Trump is also facing opposition at home in the US from representative Eliot L Engel, chairman of the house committee on foreign affairs, who said that Trump's rejection of over two decades of bipartisan consensus on a key piece of US policy toward Cuba will further isolate the United States from their Latin American and European allies and diminish their ability to promote democracy in Cuba and Venezuela.

Engel added that this decision will do nothing to resolve US property claims in Cuba—an important goal toward which the US must continue to strive.

Bolton, undeterred, added that the US was also imposing sanctions on Venezuela's central bank, restricting US transactions and prohibiting access to dollars by a bank that he described as crucial to keeping Maduro in power. Bolton also revealed new sanctions on Nicaragua.

While accusing Cuba of supporting Maduro with its military in Venezuela, Bolton also took the occasion to warn "all external actors, including Russia," against positioning military assets to back the Venezuelan leader.

Bolton noted that Moscow recently sent in military flights to Venezuela carrying 35 tons of unknown cargo and a hundred military personnel, to which he said, 'The United States will consider such provocative actions a threat to international peace and security in the region.'

However, Havana seems unlikely to be deterred by the United States' demands to cut ties with Maduro, a longtime ally of Cuba, and Maduro has also shown little sign of losing the allegiance of the Venezuela military notwithstanding harsh oil-related US sanctions on the OPEC member-nation.

Diaz-Canel wrote on Twitter that, "No one will rip the (fatherland) away from us, neither by seduction nor by force. We Cubans do not surrender."

Opposition leader Juan Guaidó invoked the constitution in January to assume the interim presidency amid Venezuela's economic and political crisis. The US and most Western countries continue to back Guaidó as head of state. However, Russia, Cuba and China, support Maduro and have denounced Guaidó as a US puppet.

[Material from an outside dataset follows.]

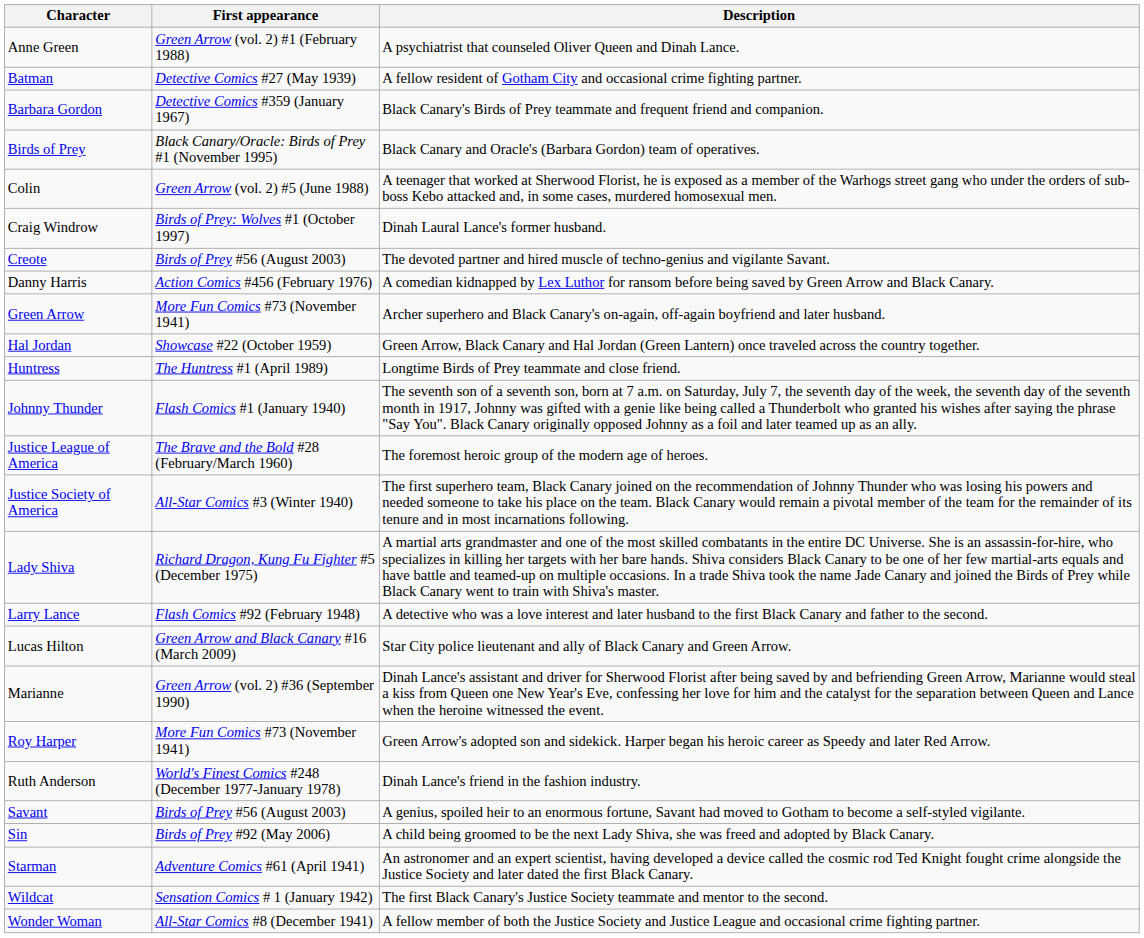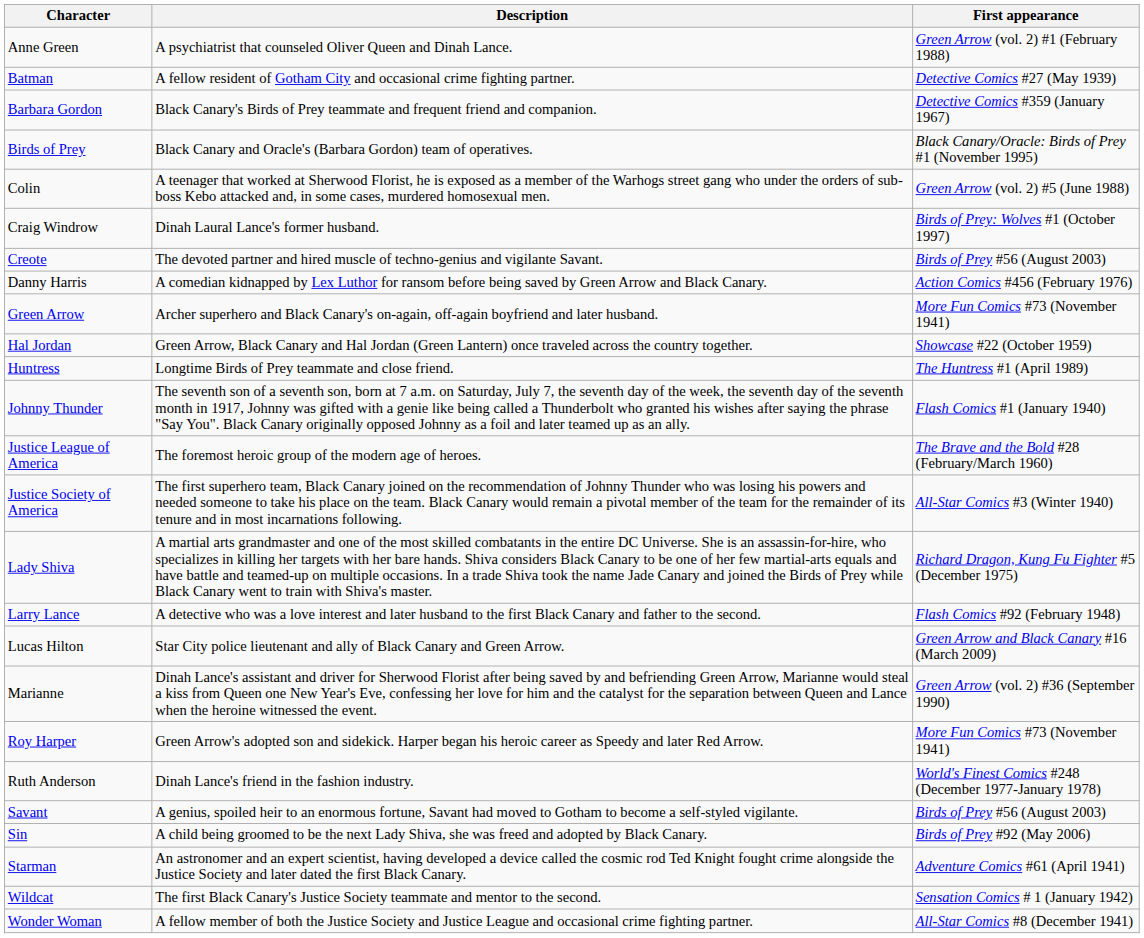columns swapped: First appearance <-> Description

A longtime Cuba hardliner, Bolton was repeatedly interrupted by applause in his speech to a group of veterans of the US-backed 'Bay of Pigs' invasion on the 58th anniversary of the unsuccessful mission to oust Cuba's Communist government. His address was a follow-up to one he made late last year describing Venezuela, Nicaragua and Cuba a "troika of tyranny."

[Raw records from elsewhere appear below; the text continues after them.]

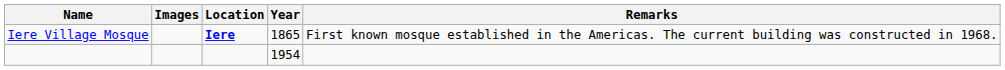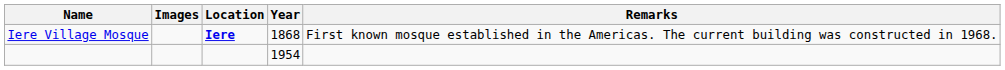Iere Village Mosque | Year: 1865 -> 1868
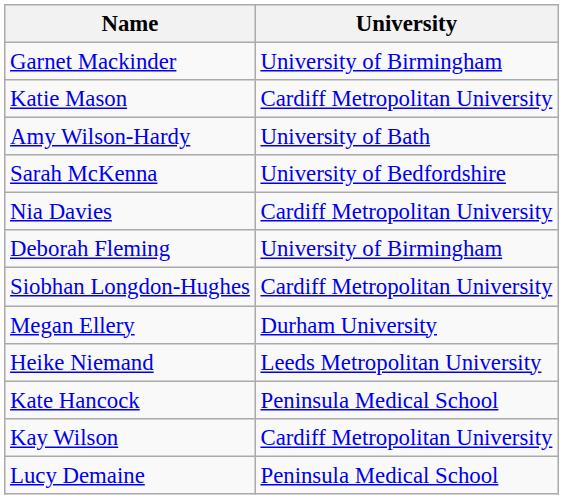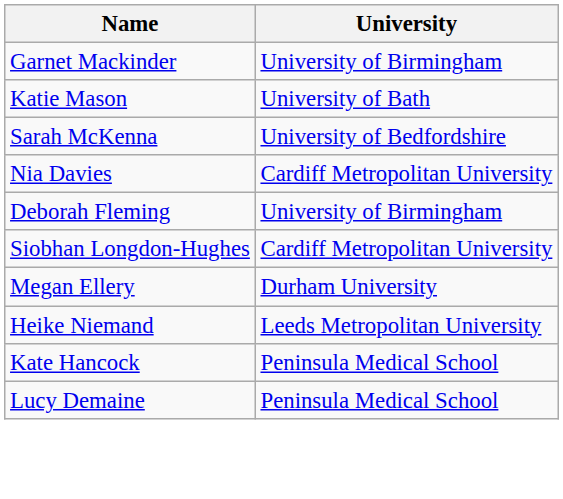Katie Mason | University: Cardiff Metropolitan University -> University of Bath
- row: Amy Wilson-Hardy | University of Bath
- row: Kay Wilson | Cardiff Metropolitan University
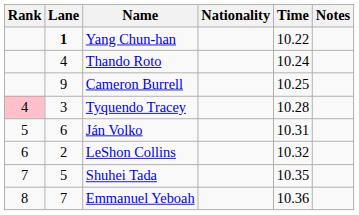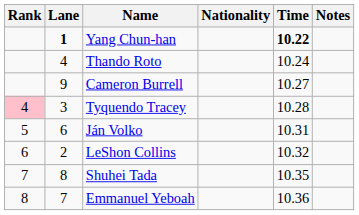Yang Chun-han | Time: normal -> bold
Cameron Burrell | Time: 10.25 -> 10.27
Shuhei Tada | Lane: 5 -> 8
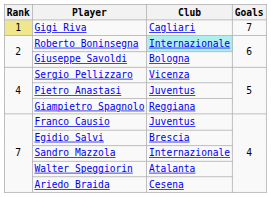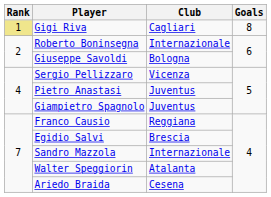Gigi Riva | Goals: 7 -> 8
Roberto Boninsegna | Club: paleturquoise background -> no background
Giampietro Spagnolo | Club: Reggiana -> Juventus
Franco Causio | Club: Juventus -> Reggiana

His revelations comprised of broadening measures designed to roll back parts of President Obama's historic opening to Cuba, an old Cold War foe.

Bolton stated that President Obama's approach provided the Cuban government with the essential political protection to increase its malign influence and ideological imperialism across the territory.

Among the Cuba measures revealed by Bolton was the reinstatement of limits on US citizens sending funds to Cuba at $1,000 per person per quarter, and other changes aimed at terminating the use of transactions that he said allows Cuba to bypass sanctions and acquire access to hard currency.

Since Obama started easing restrictions on remittances in 2009, they surged and became an essential part of the Cuban economy and fuelled the growth of the private sector by providing start-up capital.

Bolton stated the US would also further restrict "non-family" travel by Americans to Cuba - though he presented no specifics - and mentioned Aerogaviota, a military-owned Cuban airline as one of five names that were added to the US sanctions blacklist.

President Trump has previously sought to curtail Venezuela's subsidised oil shipments to Cuba.

Bolton also Wednesday, revealed that the US was imposing sanctions on Laureano Ortega, a son of President Daniel Ortega and Nicaragua's Bancorp.

Engel warned that there are very serious repercussions of Trump's decision on US cooperation with its allies in support of democracy in Venezuela. He explained further that instead of understanding the impact of this action on partners of the US, the Trump administration has chosen to isolate itself from those in the EU and the Americas with whom the US should be coordinating.